Digital Data: The Flood of Virtual Water
We all know our digital society generates a lot of data. However, it is hard to objectively imagine how incredibly massive the amount of data we're generating really is. Most generated data is unstructured and comes from seemingly disparate sources. But just as a lake exists as an ecosystem, “Big Data” can also be said to be an ecosystem – and we'll explain why.
An IBM marketing report titled, "10 Key Marketing Trends for 2017" states, “Every day, we create 2.5 quintillion bytes of data.
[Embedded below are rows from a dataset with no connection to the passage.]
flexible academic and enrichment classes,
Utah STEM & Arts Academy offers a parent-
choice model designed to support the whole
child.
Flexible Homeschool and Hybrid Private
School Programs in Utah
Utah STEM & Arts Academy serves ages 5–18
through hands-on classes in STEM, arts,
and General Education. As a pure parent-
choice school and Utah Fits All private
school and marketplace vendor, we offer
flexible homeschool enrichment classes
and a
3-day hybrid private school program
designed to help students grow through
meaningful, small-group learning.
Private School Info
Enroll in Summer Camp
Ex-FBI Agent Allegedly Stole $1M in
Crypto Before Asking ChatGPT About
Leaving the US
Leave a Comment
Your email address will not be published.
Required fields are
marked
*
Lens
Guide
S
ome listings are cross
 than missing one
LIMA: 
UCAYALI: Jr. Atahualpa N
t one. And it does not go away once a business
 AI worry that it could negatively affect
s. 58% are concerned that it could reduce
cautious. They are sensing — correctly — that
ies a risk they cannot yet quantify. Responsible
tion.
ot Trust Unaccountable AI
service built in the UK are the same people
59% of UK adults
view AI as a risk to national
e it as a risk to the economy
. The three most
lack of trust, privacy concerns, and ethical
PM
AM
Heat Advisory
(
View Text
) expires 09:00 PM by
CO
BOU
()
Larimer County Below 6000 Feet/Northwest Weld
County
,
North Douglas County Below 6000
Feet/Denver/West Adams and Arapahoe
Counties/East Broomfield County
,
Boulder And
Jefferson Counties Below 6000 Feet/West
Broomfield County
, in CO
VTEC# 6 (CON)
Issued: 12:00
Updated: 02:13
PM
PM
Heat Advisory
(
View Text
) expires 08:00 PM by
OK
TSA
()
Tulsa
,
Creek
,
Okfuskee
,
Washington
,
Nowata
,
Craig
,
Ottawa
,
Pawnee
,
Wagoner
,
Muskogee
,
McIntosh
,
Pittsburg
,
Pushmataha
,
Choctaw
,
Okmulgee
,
To put that into perspective, 90 percent of the data in the world today has been created in the last two years alone – and with new devices, sensors and technologies emerging, the data growth rate will likely accelerate even more.” This means, on the average day, we're creating 2,500,000,000,000,000,000 bytes of data.
Even still, this does not give us much scale to fully comprehend the sheer magnitude of the amount of data being created. So, let’s go on a little journey. We'll borrow a phrase from Albert Einstein...
A Thought Experiment
Since both water and data can be calculated as having a finite volume, we will merge the two through an abstraction. According to the pharmaceutical industry, one drop of water is 0.05 ml. Equivalently, then, there are 20,000 drops in one liter. In turn, one “byte” of data, conceivably the smallest quantity possible, exists as a single 0 or 1.
Given this information, we will define one drop of water as equal to one byte of data, allowing us to create a new entity much easier to visualize that we'll call, "Virtual Water. If one drop of water equals one byte of data, in the span of one day, we are generating 125,000,000,000,000 liters of virtual water.
To provide scale, let's look at the amount of water contained in "The Great Lakes." Around the year 2000, The Great Lakes contained 21% of the world's surface fresh water. That's 5,472 cubic miles (22,810 km3) or 6,025,300,000,000,000 U.S. gallons (22808300000000000 liters). If one drop of water equals one byte of data, in the span of six months, the world conservatively generates enough data to fill the Great Lakes. How thrilling – yet at the same time, a bit mind numbing.